Monday, April 12, 2010

Book Review: Abraham Lincoln: Vampire Hunter, by Seth Grahame-Smith


I can't believe that I'm about to say this, but...

I had fun reading this book. Abraham Lincoln: Vampire Hunter comes to us from the author of the pop-culture-acclaimed Pride & Prejudice & Zombies and Sense & Sensibility & Sea Monsters, but whereas those two books take Jane Austen's novels and insert new material to drastically change the feel and environment of the novels, Grahame-Smith does something more innovative with Abraham Lincoln.

He spoofs the genre of historical biography, and he lampoons the pseudo-novelistic styles of biographers such as Doris Kearns Godwin and David McCullough. What results is a very grave-sounding narrative that tracks Abraham Lincoln through his early days and childhood, adolescence and adulthood, and presidency and assassination.

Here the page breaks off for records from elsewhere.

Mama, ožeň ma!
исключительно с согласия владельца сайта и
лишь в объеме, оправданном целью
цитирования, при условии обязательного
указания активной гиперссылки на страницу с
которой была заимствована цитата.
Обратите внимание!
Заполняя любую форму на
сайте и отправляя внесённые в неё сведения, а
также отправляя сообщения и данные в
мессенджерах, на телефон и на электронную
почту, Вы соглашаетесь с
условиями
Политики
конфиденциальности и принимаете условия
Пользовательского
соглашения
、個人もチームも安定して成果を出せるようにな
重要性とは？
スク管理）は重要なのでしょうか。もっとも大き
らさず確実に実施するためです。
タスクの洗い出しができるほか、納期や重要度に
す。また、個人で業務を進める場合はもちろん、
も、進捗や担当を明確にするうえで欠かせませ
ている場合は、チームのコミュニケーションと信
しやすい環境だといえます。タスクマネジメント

To be fair, it's not a particularly well-written book, but it's fun. We learn, in Grahame-Smith's reinvention of the famous president, that Honest Abe had a bit of a dishonest streak to him, one that had the very honorable inspiration of driving vampires from the woodwork and attempting to end their control over human life. To this end, he trains at night, studies, reads, forges letters, and hones his skill with his trusty axe. And through these ventures, he makes a number of allies, including a pale and distraught young poet by the name of Edgar Allan Poe. Like Lincoln, Poe has encountered vampires, and they confide in each other their knowledge of the undead.

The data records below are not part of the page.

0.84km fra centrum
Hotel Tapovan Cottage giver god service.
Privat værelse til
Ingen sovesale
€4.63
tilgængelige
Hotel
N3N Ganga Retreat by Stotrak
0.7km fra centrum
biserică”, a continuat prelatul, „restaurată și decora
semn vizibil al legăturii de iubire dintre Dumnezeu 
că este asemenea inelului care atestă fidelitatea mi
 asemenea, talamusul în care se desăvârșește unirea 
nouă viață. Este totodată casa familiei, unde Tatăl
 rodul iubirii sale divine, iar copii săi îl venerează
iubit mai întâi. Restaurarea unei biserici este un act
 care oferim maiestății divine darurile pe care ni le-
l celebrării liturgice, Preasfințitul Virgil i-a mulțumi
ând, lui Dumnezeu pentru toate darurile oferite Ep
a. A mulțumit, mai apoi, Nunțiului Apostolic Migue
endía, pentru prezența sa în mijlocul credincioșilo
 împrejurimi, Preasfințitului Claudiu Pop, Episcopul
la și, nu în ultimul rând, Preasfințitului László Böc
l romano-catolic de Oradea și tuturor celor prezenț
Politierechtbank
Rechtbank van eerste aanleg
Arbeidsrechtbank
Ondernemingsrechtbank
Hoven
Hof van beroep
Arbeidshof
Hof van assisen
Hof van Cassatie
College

So obviously, this book isn't to be taken seriously, but it's amusing precisely because Grahame-Smith writes the book as if it is serious. If anything, Abraham Lincoln: Vampire Hunter reminds us that those scholars who offer these seemingly monumental accounts of famous lives are still telling stories. And we're not reading the capital-t Truth so much as we are the author's vision of how this life went, one event at a time.